Provided material:
****

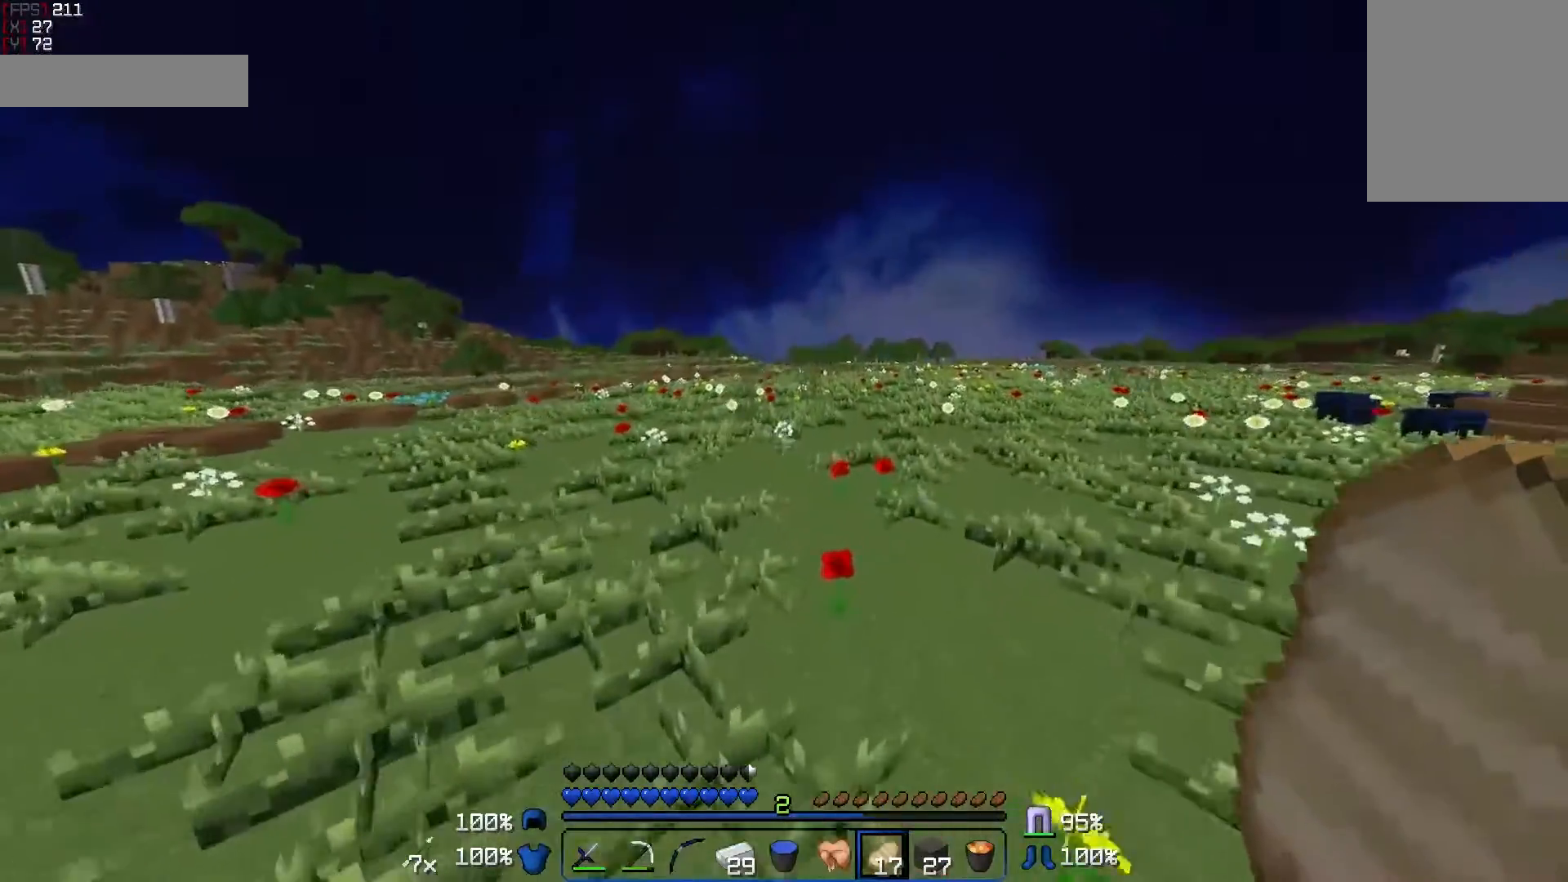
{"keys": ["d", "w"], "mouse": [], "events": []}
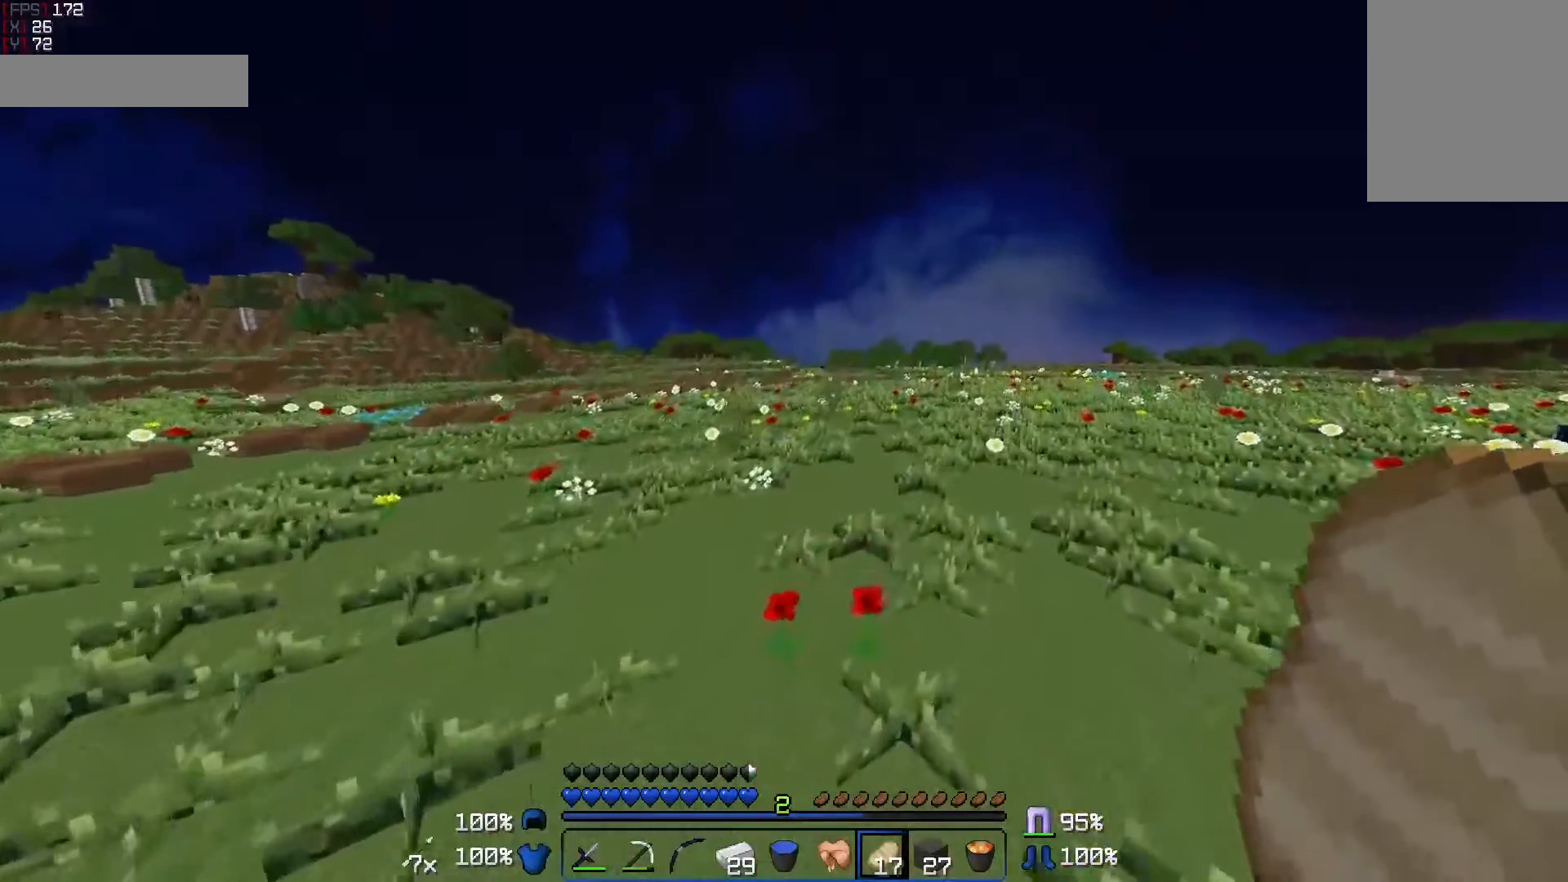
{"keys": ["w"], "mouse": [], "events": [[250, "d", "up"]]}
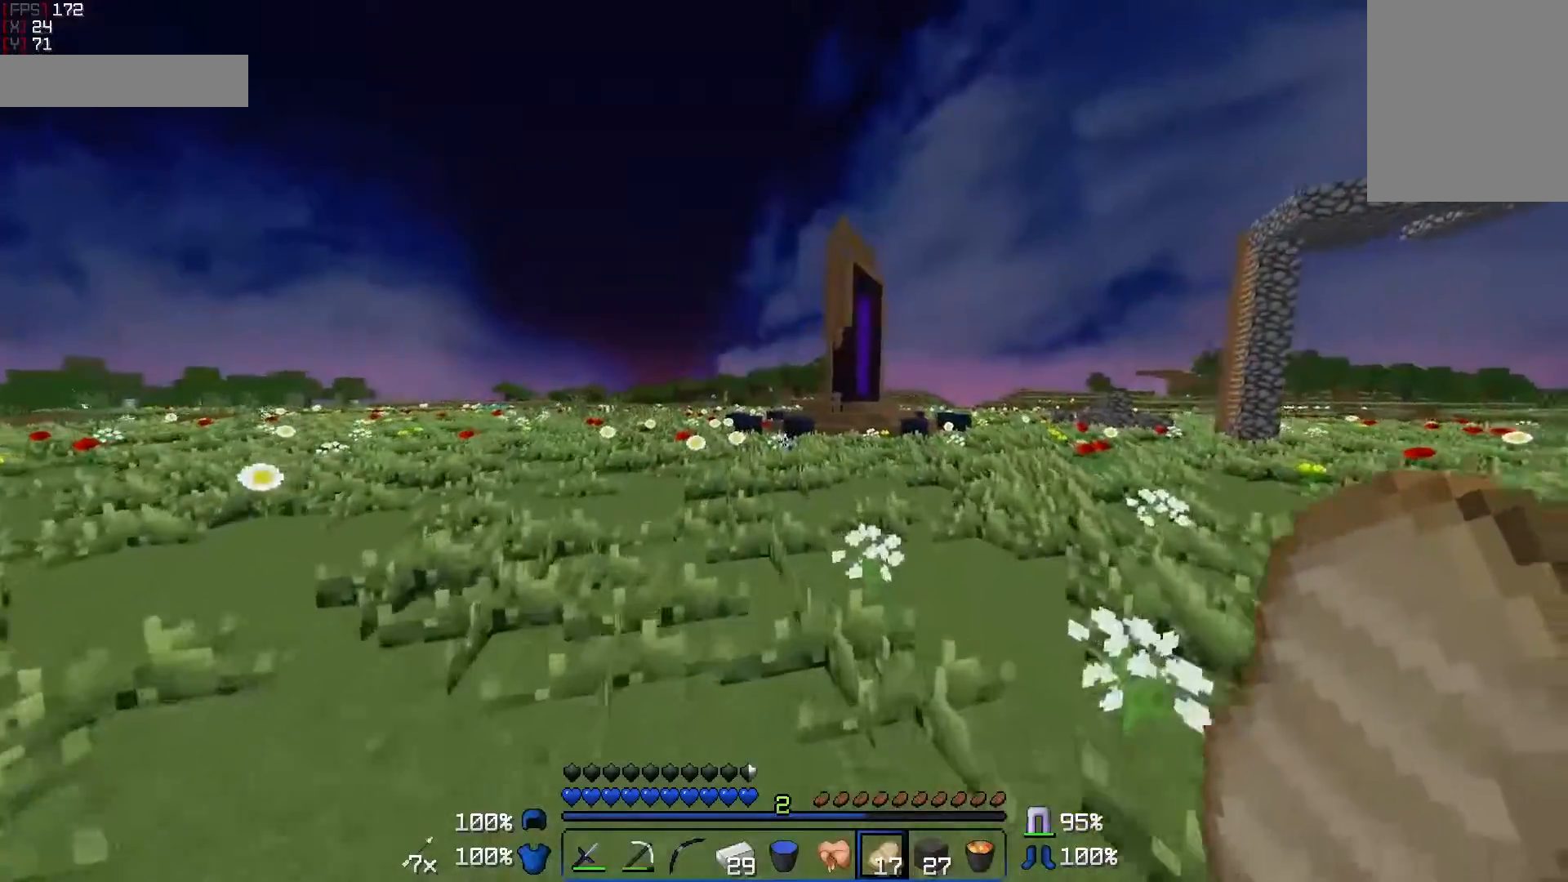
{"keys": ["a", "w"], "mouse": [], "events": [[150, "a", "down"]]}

****

Task requirements: In copying the listing, reproduce each line exactly and omit the pictures.

Answer to the exercise:
{"keys": ["d", "w"], "mouse": [], "events": []}
{"keys": ["w"], "mouse": [], "events": [[250, "d", "up"]]}
{"keys": ["a", "w"], "mouse": [], "events": [[150, "a", "down"]]}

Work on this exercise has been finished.